----- Data for analysis
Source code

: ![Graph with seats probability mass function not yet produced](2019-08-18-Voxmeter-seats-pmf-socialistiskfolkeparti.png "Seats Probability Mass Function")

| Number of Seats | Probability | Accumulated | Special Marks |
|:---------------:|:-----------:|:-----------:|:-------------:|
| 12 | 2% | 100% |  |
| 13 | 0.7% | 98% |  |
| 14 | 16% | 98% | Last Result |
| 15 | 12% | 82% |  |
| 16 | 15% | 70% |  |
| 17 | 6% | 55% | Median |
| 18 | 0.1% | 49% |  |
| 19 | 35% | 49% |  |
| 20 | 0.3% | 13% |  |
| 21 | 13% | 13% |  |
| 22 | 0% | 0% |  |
----------
Task: Reproduce all the records, substituting "Previous Result" for each occurrence of "Last Result" and leaving everything else as it is.

Answer to this exercise:
Source code

: ![Graph with seats probability mass function not yet produced](2019-08-18-Voxmeter-seats-pmf-socialistiskfolkeparti.png "Seats Probability Mass Function")

| Number of Seats | Probability | Accumulated | Special Marks |
|:---------------:|:-----------:|:-----------:|:-------------:|
| 12 | 2% | 100% |  |
| 13 | 0.7% | 98% |  |
| 14 | 16% | 98% | Previous Result |
| 15 | 12% | 82% |  |
| 16 | 15% | 70% |  |
| 17 | 6% | 55% | Median |
| 18 | 0.1% | 49% |  |
| 19 | 35% | 49% |  |
| 20 | 0.3% | 13% |  |
| 21 | 13% | 13% |  |
| 22 | 0% | 0% |  |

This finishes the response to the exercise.